▶ Task to complete
Set the records down once more so that they match the source word for word.

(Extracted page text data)
•••••

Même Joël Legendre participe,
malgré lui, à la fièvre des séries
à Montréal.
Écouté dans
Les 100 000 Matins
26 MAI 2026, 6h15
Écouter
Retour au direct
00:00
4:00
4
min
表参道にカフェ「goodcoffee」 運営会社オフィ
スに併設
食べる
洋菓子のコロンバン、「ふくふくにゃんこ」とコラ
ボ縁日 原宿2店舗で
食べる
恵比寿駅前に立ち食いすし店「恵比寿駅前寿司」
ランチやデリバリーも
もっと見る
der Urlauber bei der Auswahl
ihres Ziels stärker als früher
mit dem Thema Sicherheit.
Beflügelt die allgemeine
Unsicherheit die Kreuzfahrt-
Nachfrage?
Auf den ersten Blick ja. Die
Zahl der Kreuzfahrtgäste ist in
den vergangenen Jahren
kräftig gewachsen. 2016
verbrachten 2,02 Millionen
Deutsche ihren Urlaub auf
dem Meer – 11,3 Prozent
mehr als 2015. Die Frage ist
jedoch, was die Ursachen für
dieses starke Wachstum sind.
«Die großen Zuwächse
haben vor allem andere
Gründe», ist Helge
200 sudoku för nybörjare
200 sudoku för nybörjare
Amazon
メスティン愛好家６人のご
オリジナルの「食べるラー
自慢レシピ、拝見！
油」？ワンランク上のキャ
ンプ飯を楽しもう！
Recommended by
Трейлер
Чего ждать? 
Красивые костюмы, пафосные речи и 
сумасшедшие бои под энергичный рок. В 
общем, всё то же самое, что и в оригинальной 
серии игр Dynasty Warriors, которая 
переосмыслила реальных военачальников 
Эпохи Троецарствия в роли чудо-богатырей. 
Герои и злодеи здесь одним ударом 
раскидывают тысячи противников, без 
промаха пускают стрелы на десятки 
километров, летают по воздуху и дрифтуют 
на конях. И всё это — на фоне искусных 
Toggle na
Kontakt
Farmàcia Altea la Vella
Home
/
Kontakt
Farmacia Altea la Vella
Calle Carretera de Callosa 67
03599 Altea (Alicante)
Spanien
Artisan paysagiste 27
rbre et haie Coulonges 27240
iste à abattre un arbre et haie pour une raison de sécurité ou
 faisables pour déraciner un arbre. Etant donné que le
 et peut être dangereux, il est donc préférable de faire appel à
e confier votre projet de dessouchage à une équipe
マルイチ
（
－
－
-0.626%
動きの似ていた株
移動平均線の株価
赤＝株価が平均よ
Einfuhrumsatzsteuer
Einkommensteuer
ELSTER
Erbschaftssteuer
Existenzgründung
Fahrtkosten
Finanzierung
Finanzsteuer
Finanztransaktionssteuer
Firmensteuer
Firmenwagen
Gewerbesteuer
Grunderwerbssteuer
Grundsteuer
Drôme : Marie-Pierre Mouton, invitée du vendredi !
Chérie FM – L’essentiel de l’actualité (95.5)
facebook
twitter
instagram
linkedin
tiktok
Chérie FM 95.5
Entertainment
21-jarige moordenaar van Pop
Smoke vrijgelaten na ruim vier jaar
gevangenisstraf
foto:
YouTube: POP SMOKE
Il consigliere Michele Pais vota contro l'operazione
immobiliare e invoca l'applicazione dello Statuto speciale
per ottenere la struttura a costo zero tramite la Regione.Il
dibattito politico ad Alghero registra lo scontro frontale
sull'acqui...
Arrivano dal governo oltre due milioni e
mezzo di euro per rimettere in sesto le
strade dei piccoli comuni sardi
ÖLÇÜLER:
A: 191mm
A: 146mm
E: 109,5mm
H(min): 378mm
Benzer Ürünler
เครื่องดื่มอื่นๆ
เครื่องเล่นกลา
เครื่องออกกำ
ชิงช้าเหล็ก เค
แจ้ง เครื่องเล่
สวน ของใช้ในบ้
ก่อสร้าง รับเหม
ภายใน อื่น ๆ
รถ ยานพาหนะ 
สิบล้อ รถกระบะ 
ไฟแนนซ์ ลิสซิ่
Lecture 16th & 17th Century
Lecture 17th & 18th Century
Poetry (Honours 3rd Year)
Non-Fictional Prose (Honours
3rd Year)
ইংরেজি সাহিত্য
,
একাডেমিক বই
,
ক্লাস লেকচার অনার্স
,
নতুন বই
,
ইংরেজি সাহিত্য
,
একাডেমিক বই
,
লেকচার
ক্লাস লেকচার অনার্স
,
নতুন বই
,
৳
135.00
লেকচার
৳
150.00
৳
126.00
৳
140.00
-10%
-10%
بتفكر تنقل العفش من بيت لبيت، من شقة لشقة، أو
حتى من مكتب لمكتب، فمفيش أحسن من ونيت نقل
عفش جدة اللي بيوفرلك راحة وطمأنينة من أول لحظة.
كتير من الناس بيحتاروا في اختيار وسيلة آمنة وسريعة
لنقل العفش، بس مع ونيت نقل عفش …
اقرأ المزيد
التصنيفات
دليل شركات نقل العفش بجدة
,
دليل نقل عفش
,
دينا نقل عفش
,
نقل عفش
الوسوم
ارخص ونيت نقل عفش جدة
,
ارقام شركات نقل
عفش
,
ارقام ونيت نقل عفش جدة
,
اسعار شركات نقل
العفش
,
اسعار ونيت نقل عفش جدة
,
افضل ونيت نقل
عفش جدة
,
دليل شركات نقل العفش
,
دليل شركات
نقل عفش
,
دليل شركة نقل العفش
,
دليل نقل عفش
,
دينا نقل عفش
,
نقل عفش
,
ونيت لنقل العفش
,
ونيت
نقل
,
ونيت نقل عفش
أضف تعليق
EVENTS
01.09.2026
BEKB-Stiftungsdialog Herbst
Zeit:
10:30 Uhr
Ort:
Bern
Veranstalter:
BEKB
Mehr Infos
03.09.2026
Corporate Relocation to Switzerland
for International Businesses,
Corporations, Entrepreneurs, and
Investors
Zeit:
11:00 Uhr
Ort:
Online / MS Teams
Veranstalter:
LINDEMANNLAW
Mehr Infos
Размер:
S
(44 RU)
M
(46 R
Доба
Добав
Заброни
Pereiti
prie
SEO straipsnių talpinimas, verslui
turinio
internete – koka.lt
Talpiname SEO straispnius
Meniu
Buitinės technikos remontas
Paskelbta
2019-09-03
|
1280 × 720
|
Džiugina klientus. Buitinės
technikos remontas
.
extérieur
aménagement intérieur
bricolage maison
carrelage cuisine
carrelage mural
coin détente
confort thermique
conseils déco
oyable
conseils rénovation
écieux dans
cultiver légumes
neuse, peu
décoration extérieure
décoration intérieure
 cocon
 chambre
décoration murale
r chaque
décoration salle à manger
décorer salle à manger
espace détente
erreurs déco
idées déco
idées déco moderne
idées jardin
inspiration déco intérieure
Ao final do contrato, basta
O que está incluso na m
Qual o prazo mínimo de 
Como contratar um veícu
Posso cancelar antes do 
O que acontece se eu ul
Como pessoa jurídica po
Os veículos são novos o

•••••

▶ Response for this exercise
Même Joël Legendre participe,
malgré lui, à la fièvre des séries
à Montréal.
Écouté dans
Les 100 000 Matins
26 MAI 2026, 6h15
Écouter
Retour au direct
00:00
4:00
4
min
表参道にカフェ「goodcoffee」 運営会社オフィ
スに併設
食べる
洋菓子のコロンバン、「ふくふくにゃんこ」とコラ
ボ縁日 原宿2店舗で
食べる
恵比寿駅前に立ち食いすし店「恵比寿駅前寿司」
ランチやデリバリーも
もっと見る
der Urlauber bei der Auswahl
ihres Ziels stärker als früher
mit dem Thema Sicherheit.
Beflügelt die allgemeine
Unsicherheit die Kreuzfahrt-
Nachfrage?
Auf den ersten Blick ja. Die
Zahl der Kreuzfahrtgäste ist in
den vergangenen Jahren
kräftig gewachsen. 2016
verbrachten 2,02 Millionen
Deutsche ihren Urlaub auf
dem Meer – 11,3 Prozent
mehr als 2015. Die Frage ist
jedoch, was die Ursachen für
dieses starke Wachstum sind.
«Die großen Zuwächse
haben vor allem andere
Gründe», ist Helge
200 sudoku för nybörjare
200 sudoku för nybörjare
Amazon
メスティン愛好家６人のご
オリジナルの「食べるラー
自慢レシピ、拝見！
油」？ワンランク上のキャ
ンプ飯を楽しもう！
Recommended by
Трейлер
Чего ждать? 
Красивые костюмы, пафосные речи и 
сумасшедшие бои под энергичный рок. В 
общем, всё то же самое, что и в оригинальной 
серии игр Dynasty Warriors, которая 
переосмыслила реальных военачальников 
Эпохи Троецарствия в роли чудо-богатырей. 
Герои и злодеи здесь одним ударом 
раскидывают тысячи противников, без 
промаха пускают стрелы на десятки 
километров, летают по воздуху и дрифтуют 
на конях. И всё это — на фоне искусных 
Toggle na
Kontakt
Farmàcia Altea la Vella
Home
/
Kontakt
Farmacia Altea la Vella
Calle Carretera de Callosa 67
03599 Altea (Alicante)
Spanien
Artisan paysagiste 27
rbre et haie Coulonges 27240
iste à abattre un arbre et haie pour une raison de sécurité ou
 faisables pour déraciner un arbre. Etant donné que le
 et peut être dangereux, il est donc préférable de faire appel à
e confier votre projet de dessouchage à une équipe
マルイチ
（
－
－
-0.626%
動きの似ていた株
移動平均線の株価
赤＝株価が平均よ
Einfuhrumsatzsteuer
Einkommensteuer
ELSTER
Erbschaftssteuer
Existenzgründung
Fahrtkosten
Finanzierung
Finanzsteuer
Finanztransaktionssteuer
Firmensteuer
Firmenwagen
Gewerbesteuer
Grunderwerbssteuer
Grundsteuer
Drôme : Marie-Pierre Mouton, invitée du vendredi !
Chérie FM – L’essentiel de l’actualité (95.5)
facebook
twitter
instagram
linkedin
tiktok
Chérie FM 95.5
Entertainment
21-jarige moordenaar van Pop
Smoke vrijgelaten na ruim vier jaar
gevangenisstraf
foto:
YouTube: POP SMOKE
Il consigliere Michele Pais vota contro l'operazione
immobiliare e invoca l'applicazione dello Statuto speciale
per ottenere la struttura a costo zero tramite la Regione.Il
dibattito politico ad Alghero registra lo scontro frontale
sull'acqui...
Arrivano dal governo oltre due milioni e
mezzo di euro per rimettere in sesto le
strade dei piccoli comuni sardi
ÖLÇÜLER:
A: 191mm
A: 146mm
E: 109,5mm
H(min): 378mm
Benzer Ürünler
เครื่องดื่มอื่นๆ
เครื่องเล่นกลา
เครื่องออกกำ
ชิงช้าเหล็ก เค
แจ้ง เครื่องเล่
สวน ของใช้ในบ้
ก่อสร้าง รับเหม
ภายใน อื่น ๆ
รถ ยานพาหนะ 
สิบล้อ รถกระบะ 
ไฟแนนซ์ ลิสซิ่
Lecture 16th & 17th Century
Lecture 17th & 18th Century
Poetry (Honours 3rd Year)
Non-Fictional Prose (Honours
3rd Year)
ইংরেজি সাহিত্য
,
একাডেমিক বই
,
ক্লাস লেকচার অনার্স
,
নতুন বই
,
ইংরেজি সাহিত্য
,
একাডেমিক বই
,
লেকচার
ক্লাস লেকচার অনার্স
,
নতুন বই
,
৳
135.00
লেকচার
৳
150.00
৳
126.00
৳
140.00
-10%
-10%
بتفكر تنقل العفش من بيت لبيت، من شقة لشقة، أو
حتى من مكتب لمكتب، فمفيش أحسن من ونيت نقل
عفش جدة اللي بيوفرلك راحة وطمأنينة من أول لحظة.
كتير من الناس بيحتاروا في اختيار وسيلة آمنة وسريعة
لنقل العفش، بس مع ونيت نقل عفش …
اقرأ المزيد
التصنيفات
دليل شركات نقل العفش بجدة
,
دليل نقل عفش
,
دينا نقل عفش
,
نقل عفش
الوسوم
ارخص ونيت نقل عفش جدة
,
ارقام شركات نقل
عفش
,
ارقام ونيت نقل عفش جدة
,
اسعار شركات نقل
العفش
,
اسعار ونيت نقل عفش جدة
,
افضل ونيت نقل
عفش جدة
,
دليل شركات نقل العفش
,
دليل شركات
نقل عفش
,
دليل شركة نقل العفش
,
دليل نقل عفش
,
دينا نقل عفش
,
نقل عفش
,
ونيت لنقل العفش
,
ونيت
نقل
,
ونيت نقل عفش
أضف تعليق
EVENTS
01.09.2026
BEKB-Stiftungsdialog Herbst
Zeit:
10:30 Uhr
Ort:
Bern
Veranstalter:
BEKB
Mehr Infos
03.09.2026
Corporate Relocation to Switzerland
for International Businesses,
Corporations, Entrepreneurs, and
Investors
Zeit:
11:00 Uhr
Ort:
Online / MS Teams
Veranstalter:
LINDEMANNLAW
Mehr Infos
Размер:
S
(44 RU)
M
(46 R
Доба
Добав
Заброни
Pereiti
prie
SEO straipsnių talpinimas, verslui
turinio
internete – koka.lt
Talpiname SEO straispnius
Meniu
Buitinės technikos remontas
Paskelbta
2019-09-03
|
1280 × 720
|
Džiugina klientus. Buitinės
technikos remontas
.
extérieur
aménagement intérieur
bricolage maison
carrelage cuisine
carrelage mural
coin détente
confort thermique
conseils déco
oyable
conseils rénovation
écieux dans
cultiver légumes
neuse, peu
décoration extérieure
décoration intérieure
 cocon
 chambre
décoration murale
r chaque
décoration salle à manger
décorer salle à manger
espace détente
erreurs déco
idées déco
idées déco moderne
idées jardin
inspiration déco intérieure
Ao final do contrato, basta
O que está incluso na m
Qual o prazo mínimo de 
Como contratar um veícu
Posso cancelar antes do 
O que acontece se eu ul
Como pessoa jurídica po
Os veículos são novos o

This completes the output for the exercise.